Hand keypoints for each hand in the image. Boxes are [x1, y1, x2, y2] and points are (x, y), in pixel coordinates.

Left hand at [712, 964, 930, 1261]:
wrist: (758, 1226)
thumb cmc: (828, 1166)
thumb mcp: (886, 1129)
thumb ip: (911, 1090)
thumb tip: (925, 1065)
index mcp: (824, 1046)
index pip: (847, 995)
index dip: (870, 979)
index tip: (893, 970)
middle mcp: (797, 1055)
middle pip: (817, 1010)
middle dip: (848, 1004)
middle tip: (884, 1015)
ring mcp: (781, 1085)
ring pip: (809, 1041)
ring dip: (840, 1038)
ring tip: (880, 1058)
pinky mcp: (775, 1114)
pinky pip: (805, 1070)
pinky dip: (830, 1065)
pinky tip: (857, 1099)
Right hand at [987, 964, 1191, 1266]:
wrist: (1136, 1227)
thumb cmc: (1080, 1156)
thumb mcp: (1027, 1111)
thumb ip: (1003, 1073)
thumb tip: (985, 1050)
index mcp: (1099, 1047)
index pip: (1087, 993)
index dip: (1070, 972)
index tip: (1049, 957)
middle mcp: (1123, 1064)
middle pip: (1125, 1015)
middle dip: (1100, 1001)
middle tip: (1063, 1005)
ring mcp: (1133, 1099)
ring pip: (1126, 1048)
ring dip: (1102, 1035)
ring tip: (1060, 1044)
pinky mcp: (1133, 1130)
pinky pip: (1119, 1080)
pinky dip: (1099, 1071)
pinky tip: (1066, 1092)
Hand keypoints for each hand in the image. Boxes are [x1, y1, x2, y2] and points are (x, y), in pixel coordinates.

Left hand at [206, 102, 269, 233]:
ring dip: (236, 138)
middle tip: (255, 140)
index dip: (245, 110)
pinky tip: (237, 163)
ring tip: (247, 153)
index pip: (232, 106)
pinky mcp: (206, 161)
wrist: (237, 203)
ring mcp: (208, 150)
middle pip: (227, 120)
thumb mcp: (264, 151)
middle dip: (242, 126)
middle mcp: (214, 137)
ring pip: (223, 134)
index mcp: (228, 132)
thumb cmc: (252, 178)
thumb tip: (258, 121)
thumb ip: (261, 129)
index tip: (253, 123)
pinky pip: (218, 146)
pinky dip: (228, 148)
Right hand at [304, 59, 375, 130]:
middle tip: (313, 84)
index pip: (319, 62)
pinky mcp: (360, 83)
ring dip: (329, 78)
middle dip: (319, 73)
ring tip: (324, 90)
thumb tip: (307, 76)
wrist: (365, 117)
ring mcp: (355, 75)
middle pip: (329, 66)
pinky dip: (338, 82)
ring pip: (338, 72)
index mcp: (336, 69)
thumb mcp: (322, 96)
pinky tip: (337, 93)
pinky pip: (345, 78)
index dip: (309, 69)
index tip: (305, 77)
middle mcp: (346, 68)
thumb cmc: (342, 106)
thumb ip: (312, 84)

◆ **TASK OBJECTIVE**:
Copy exactly. Start at the line containing "middle dip: (242, 126)" and continue through the last line of the records.

◆ **RESULT FOR THIS EXERCISE**:
middle dip: (242, 126)
middle mcp: (214, 137)
ring pip: (223, 134)
index mcp: (228, 132)
thumb cmc: (252, 178)
thumb tip: (258, 121)
thumb ip: (261, 129)
index tip: (253, 123)
pinky pip: (218, 146)
pinky dip: (228, 148)
Right hand at [304, 59, 375, 130]:
middle tip: (313, 84)
index pip: (319, 62)
pinky mcp: (360, 83)
ring dip: (329, 78)
middle dip: (319, 73)
ring tip: (324, 90)
thumb tip: (307, 76)
wrist: (365, 117)
ring mcp: (355, 75)
middle pip: (329, 66)
pinky dip: (338, 82)
ring pip: (338, 72)
index mcp: (336, 69)
thumb mcp: (322, 96)
pinky tip: (337, 93)
pinky pip: (345, 78)
index dip: (309, 69)
index tip: (305, 77)
middle mcp: (346, 68)
thumb cmc: (342, 106)
thumb ip: (312, 84)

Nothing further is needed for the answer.